TASK BRIEF -> Please rewrite the section of the employment agreement below that begins with "2. Term. The" and ends with "following January 1.", changing "November 1" to "October 1".
-- START READING PASSAGE --
EMPLOYMENT AGREEMENT Restated as of December 31, 2008
Exhibit
10.1
Restated
as of December 31, 2008
THIS
AGREEMENT, originally made as of June 1, 1996 and restated as of December 31,
2008, between XXXXXXX X. XXXXX (“Employee”) and XXXXXXX FURNITURE COMPANY, INC.,
a Delaware corporation (the “Company”). The Agreement is restated to
comply with the requirements of Section 409A of the Internal Revenue Code of
1986 (the “Code”).
WHEREAS,
the Company desires to assure that it will have the benefit of the continued
service and experience of the Employee, who is a principal executive officer of
the Company and an integral part of its management, and the Employee is willing
to enter into an agreement to such end upon the terms and conditions set forth
in this Agreement. In consideration of the foregoing and the mutual
agreements herein contained, the parties agree as follows:
1. Employment. The
Company hereby employs the Employee and the Employee hereby accepts employment
upon and agrees to the terms and conditions set forth herein.
2. Term. The
term of employment under this Agreement (the “Term”) commenced January 1, 1996
and has continued through December 31, 2008 and shall continue thereafter unless
either party gives notice (a “Termination Notice”) on or before November 1 of
any year that employment under this Agreement will not continue for an
additional period of one year beginning on the following January 1.
3. Compensation.
a. Salary. During
the Employee’s employment hereunder, the Company shall pay the Employee for all
services rendered by the Employee a base salary at an annual rate of at least
$272,000, with upward adjustments as the Board of Directors of the Company shall
deem appropriate. Such salary shall be payable to the Employee in
accordance with the Company’s usual paying practices, but not less frequently
than monthly.
b. Bonus. In
addition to base salary, the Employee shall be entitled to receive a potential
annual bonus of $50,000, subject to upward adjustment. The amount of
such bonus for any fiscal year shall be related to the achievement of certain
performance thresholds and objectives to be set at the beginning of each fiscal
year by the Board of Directors of the Company.
c. Other
Benefits. The Employee shall also receive such other customary
employee “fringe” benefits as are afforded generally by the Company to its
senior personnel, including grants of stock options and participation in the
Company’s deferred compensation program.
4. Duties. The
Employee shall continue to perform the duties of Executive Vice President –
Finance and Administration and Secretary of the Company and shall, under the
direction of the Chief Executive Officer or President, faithfully and to the
best of his ability perform such duties and such other duties and
responsibilities as may be reasonably assigned by the Chief Executive Officer or
President from time to time, including service as an officer or director of any
subsidiaries of the Company but not including service as an officer or director
of nonsubsidiary affiliates not in the same business as the
Company.
-- END READING PASSAGE --
-- START DATA --
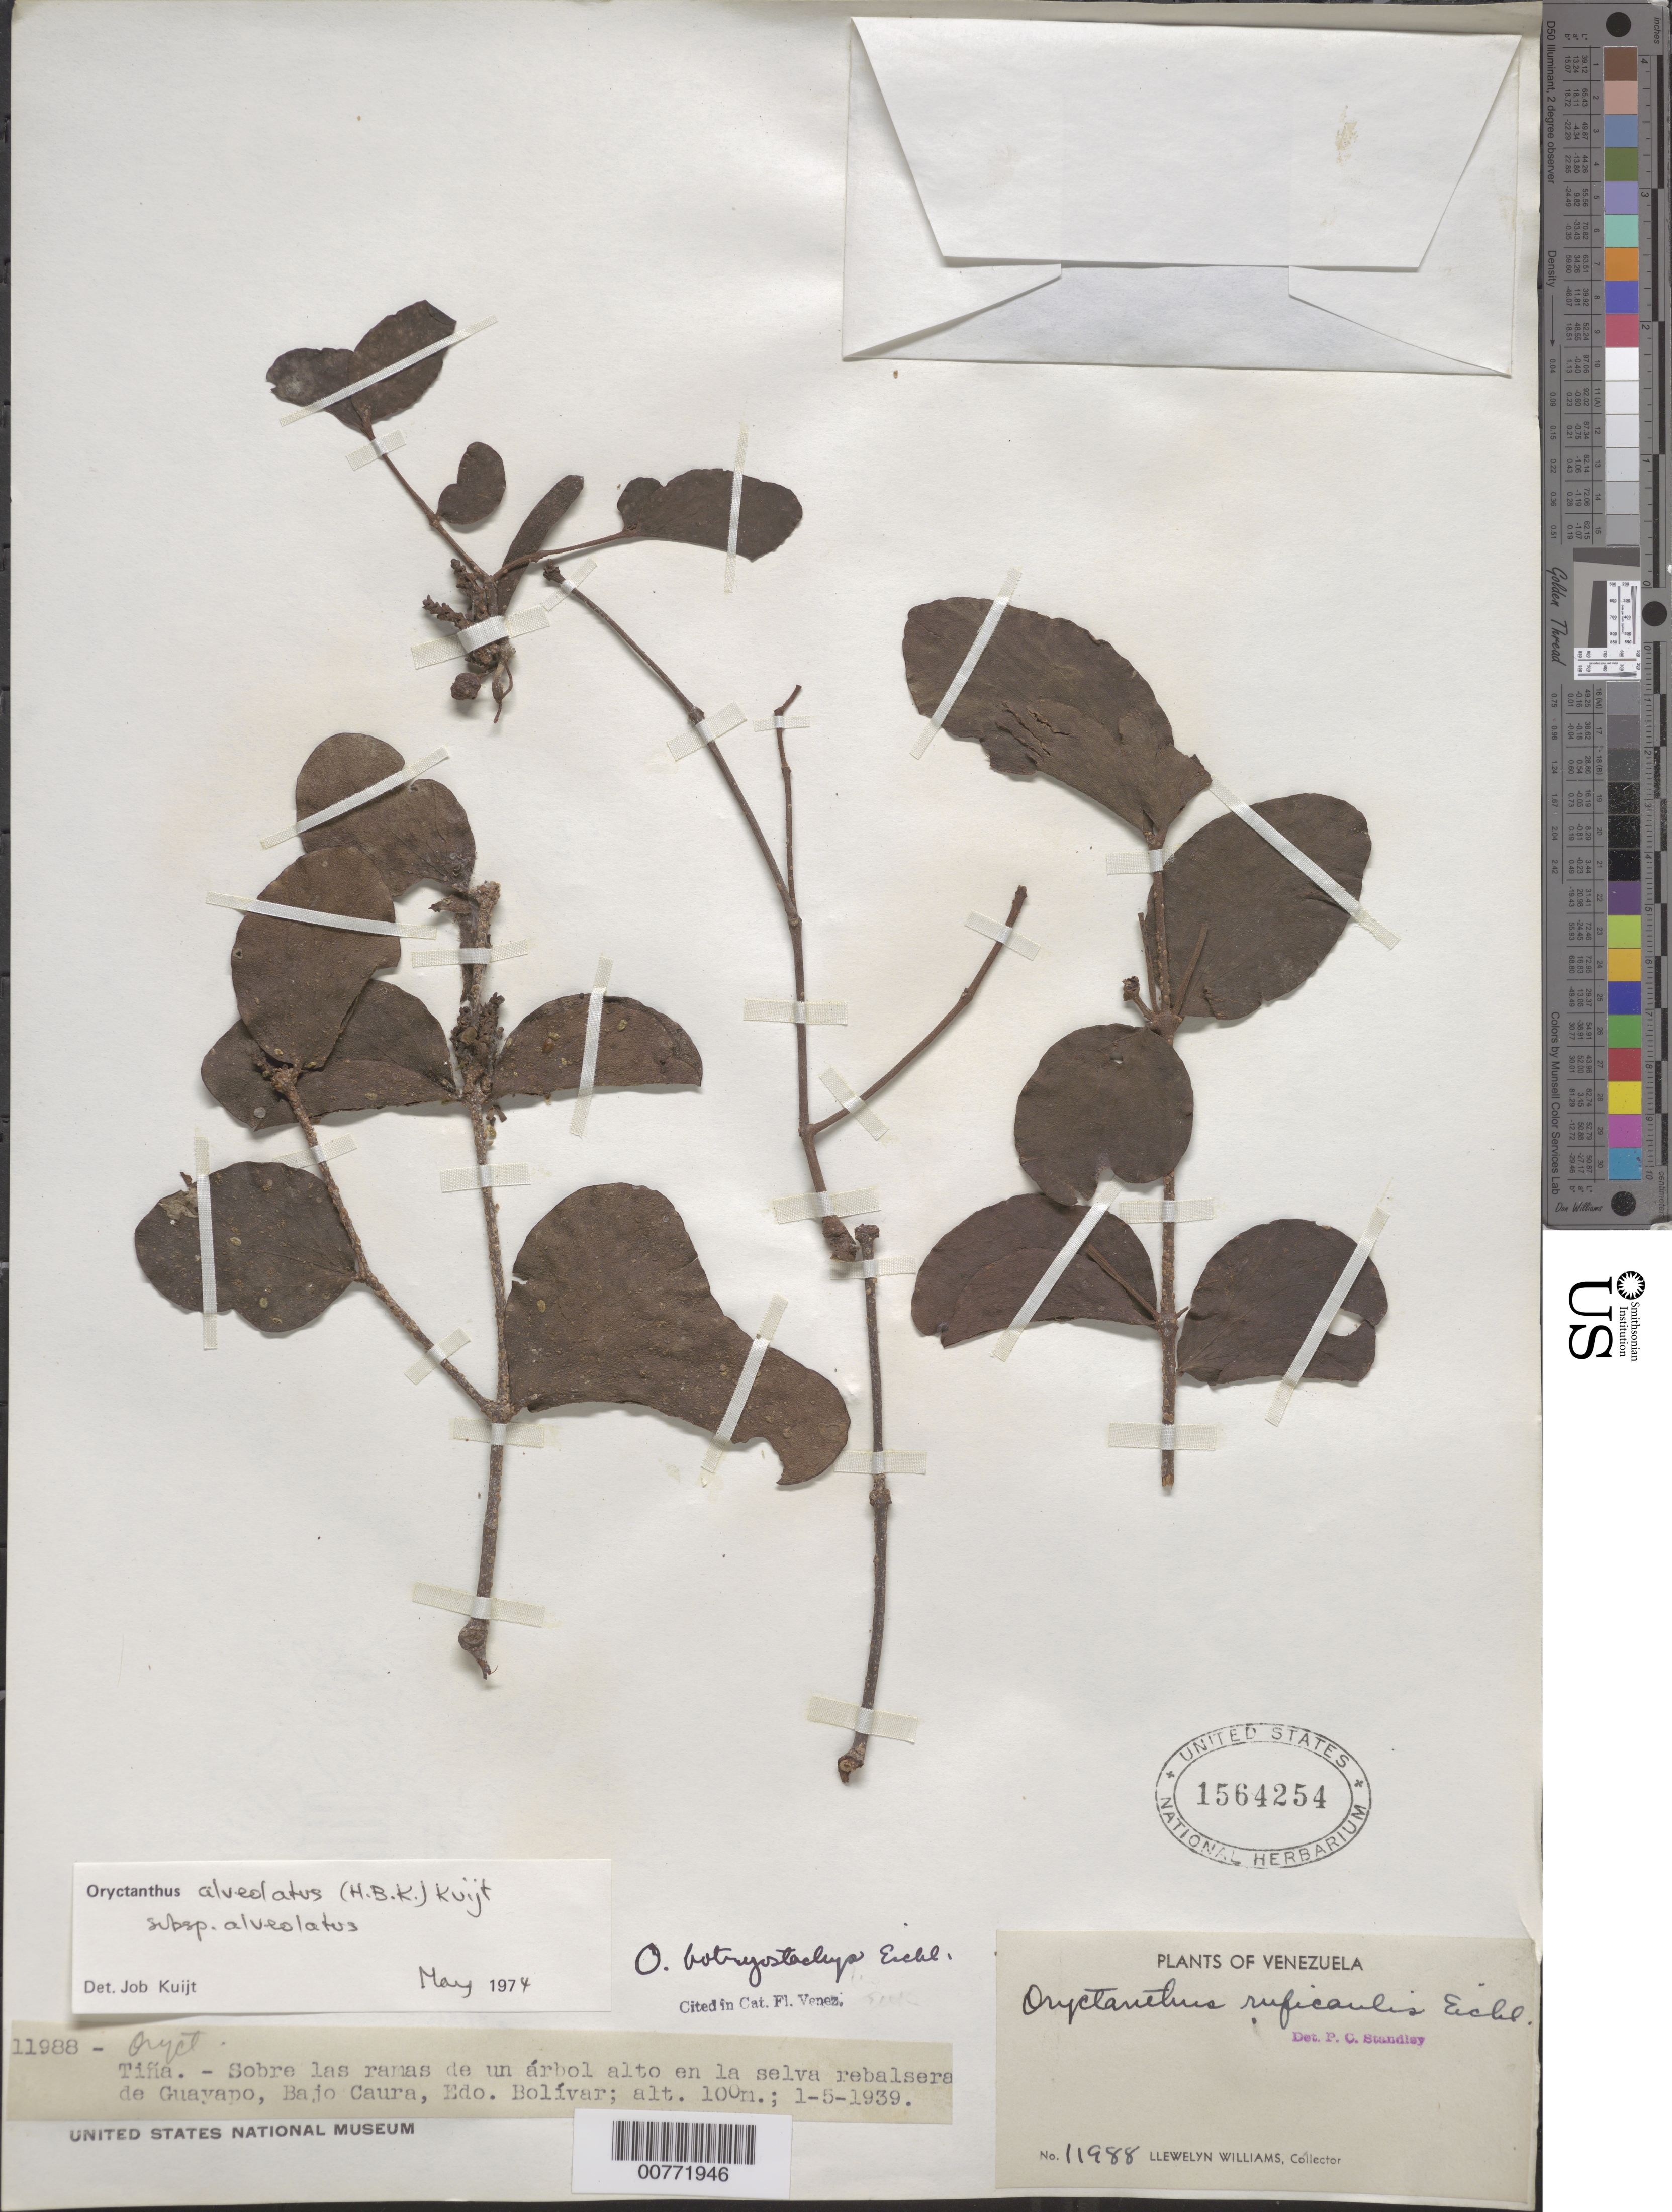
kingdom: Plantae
-- END DATA --
ANSWER IN FULL ->
2. Term. The
term of employment under this Agreement (the “Term”) commenced January 1, 1996
and has continued through December 31, 2008 and shall continue thereafter unless
either party gives notice (a “Termination Notice”) on or before October 1 of
any year that employment under this Agreement will not continue for an
additional period of one year beginning on the following January 1.